O Programa Catalisador entrou como parceiro na formação. Foi feita uma palestra em cada uma das quatro turmas para contar o que é a Wikipédia e quais são os seus princípios. Também houve oficinas práticas de edição. “O uso da ferramenta tem que fazer sentido para o professor e para os alunos”, diz Célio Costa, um dos quatro coordenadores do Programa Catalisador no Brasil e profissional que trabalhou diretamente com a galera da Cásper. Célio explica que esse programa – lançado em 2013, como fruto do Programa Educação da Wikimedia Foundation – visa diminuir o preconceito e esclarecer o mundo acadêmico sobre a natureza da Wikipédia: “A enciclopédia tem figurado entre o 5º e o 6º sites mais acessados no mundo; é o 11º no Brasil. Mas ainda precisa ser compreendida em sua dimensão pedagógica”. Para isso, a Wikipédia do Brasil tem feito parcerias não apenas com universidade e escolas, em projetos como o da Cásper Líbero, mas também com museus, arquivos históricos e organizações da sociedade civil.
Vencer o preconceito é fácil. Basta conhecer os processos de edição, como fizeram os alunos da Cásper. “Eu não dava valor à Wikipédia, influenciada pelo que ouvia no colegial. Os professores diziam que aquelas informações não tinham valor científico. Agora eu sei o que é, de verdade, e quanto trabalho tivemos até os verbetes serem aprovados”, conta Sophia Winkel, uma das estudantes do curso de jornalismo, encarregada da história de Massafumi Yoshinaga.
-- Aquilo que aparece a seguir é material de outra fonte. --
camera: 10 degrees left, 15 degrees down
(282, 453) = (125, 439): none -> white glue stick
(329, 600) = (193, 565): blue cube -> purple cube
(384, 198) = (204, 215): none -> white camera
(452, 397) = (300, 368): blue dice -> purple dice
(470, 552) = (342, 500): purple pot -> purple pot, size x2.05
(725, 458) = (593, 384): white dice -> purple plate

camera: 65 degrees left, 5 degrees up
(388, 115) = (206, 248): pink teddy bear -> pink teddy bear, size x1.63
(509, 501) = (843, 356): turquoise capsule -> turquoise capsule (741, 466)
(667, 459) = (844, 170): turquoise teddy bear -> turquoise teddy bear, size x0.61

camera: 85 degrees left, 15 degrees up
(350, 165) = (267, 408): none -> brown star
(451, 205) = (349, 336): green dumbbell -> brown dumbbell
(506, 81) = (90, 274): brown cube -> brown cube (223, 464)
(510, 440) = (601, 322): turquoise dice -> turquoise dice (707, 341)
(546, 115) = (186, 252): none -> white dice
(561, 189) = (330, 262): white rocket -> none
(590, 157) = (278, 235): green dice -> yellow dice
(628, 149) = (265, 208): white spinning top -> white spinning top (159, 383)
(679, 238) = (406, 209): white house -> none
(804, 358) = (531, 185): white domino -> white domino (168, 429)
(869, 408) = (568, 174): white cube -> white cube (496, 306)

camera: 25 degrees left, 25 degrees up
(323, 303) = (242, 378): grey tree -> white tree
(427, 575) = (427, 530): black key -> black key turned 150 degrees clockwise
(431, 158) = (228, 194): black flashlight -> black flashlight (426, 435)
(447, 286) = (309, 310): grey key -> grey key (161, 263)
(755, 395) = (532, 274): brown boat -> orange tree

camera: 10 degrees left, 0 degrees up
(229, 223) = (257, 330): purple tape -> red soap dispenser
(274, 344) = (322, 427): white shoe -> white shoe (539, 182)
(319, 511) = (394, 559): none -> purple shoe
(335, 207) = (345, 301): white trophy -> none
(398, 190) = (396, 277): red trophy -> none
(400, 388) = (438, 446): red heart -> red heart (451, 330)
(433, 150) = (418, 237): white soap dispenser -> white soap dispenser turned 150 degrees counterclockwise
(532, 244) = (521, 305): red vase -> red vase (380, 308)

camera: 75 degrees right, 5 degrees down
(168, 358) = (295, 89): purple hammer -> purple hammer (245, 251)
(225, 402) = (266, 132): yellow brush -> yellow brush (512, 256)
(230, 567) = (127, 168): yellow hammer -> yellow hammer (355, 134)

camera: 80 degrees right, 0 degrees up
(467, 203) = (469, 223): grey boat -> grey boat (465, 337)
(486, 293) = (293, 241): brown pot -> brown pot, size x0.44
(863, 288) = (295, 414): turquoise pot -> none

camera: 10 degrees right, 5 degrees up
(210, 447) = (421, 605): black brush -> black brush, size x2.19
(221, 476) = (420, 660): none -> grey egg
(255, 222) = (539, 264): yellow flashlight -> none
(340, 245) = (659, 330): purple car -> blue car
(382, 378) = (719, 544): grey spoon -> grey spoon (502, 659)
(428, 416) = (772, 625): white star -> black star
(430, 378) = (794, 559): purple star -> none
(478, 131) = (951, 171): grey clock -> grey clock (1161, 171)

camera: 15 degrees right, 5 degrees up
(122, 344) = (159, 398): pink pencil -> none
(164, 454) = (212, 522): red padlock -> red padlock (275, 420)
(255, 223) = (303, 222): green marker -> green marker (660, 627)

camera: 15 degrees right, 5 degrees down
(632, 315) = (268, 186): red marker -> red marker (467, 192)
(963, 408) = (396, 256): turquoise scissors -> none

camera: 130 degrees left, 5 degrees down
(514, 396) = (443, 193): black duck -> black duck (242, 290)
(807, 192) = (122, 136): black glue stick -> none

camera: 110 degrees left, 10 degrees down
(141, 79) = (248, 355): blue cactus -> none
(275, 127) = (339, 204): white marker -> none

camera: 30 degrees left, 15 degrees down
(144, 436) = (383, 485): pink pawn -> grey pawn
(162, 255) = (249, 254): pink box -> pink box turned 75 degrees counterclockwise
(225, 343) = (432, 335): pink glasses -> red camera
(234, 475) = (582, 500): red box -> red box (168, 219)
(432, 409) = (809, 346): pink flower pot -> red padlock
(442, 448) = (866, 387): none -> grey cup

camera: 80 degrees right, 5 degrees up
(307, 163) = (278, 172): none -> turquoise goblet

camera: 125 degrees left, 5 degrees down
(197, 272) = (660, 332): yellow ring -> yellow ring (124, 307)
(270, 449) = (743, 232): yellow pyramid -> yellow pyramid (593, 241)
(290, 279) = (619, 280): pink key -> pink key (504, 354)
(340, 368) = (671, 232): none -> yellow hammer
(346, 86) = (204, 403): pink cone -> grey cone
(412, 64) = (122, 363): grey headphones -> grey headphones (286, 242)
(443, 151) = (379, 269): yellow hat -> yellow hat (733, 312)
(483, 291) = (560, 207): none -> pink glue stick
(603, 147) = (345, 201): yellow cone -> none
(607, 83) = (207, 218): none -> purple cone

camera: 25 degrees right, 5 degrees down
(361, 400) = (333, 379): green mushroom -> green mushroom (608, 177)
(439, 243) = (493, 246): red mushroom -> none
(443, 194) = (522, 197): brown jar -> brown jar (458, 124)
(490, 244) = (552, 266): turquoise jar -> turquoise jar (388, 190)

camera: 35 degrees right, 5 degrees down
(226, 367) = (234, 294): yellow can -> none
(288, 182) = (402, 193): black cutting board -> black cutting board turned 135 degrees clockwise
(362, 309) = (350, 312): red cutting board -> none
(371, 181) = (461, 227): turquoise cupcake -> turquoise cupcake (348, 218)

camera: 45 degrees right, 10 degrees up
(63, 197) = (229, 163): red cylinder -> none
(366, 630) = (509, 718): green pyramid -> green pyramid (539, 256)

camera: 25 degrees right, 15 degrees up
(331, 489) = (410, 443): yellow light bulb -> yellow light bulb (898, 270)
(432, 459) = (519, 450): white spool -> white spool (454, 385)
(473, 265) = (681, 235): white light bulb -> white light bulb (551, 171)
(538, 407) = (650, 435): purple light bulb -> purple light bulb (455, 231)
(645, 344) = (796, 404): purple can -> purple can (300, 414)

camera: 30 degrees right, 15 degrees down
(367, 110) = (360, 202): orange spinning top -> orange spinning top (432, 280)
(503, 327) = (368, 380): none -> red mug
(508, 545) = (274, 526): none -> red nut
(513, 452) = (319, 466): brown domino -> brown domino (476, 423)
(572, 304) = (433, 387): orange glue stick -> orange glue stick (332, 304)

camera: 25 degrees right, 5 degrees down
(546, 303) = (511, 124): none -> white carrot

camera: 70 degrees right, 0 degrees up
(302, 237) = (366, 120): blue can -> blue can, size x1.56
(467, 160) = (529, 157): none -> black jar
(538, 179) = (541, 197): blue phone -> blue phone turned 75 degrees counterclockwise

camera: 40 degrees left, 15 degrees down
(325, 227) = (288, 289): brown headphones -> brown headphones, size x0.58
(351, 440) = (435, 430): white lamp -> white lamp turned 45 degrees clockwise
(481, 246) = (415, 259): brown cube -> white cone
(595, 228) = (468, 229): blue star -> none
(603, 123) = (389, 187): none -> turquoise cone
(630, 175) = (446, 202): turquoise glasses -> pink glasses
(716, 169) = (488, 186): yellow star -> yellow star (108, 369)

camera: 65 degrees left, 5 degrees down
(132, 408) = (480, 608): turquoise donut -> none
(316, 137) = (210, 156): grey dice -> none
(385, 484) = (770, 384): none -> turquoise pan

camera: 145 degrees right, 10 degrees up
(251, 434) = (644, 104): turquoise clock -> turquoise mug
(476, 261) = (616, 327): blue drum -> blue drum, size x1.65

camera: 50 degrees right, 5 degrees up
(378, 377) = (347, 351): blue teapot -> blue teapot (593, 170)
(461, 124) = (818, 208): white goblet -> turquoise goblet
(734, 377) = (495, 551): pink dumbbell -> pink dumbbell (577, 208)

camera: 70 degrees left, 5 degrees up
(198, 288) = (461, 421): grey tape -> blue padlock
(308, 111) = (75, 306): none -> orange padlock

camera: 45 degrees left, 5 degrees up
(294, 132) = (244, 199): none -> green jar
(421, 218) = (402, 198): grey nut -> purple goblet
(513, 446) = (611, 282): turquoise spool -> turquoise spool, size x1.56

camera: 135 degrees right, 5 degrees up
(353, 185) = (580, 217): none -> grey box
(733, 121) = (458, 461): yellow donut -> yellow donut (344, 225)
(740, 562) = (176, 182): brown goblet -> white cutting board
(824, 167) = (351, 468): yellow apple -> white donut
Ela considerou esse o projeto mais interessante que já fez até então, no curso, e se diz disposta a fazer mais verbetes para a enciclopédia. Apesar, ressalta, do processo rigoroso: “Não pode existir nenhuma frase copiada de outro lugar. Eu mandei um texto com um aviso no final dizendo ‘por favor, não apague isso, ainda estou fazendo. E o texto foi reprovado. Não pode ser nada mais ou menos. Tudo é super checado”.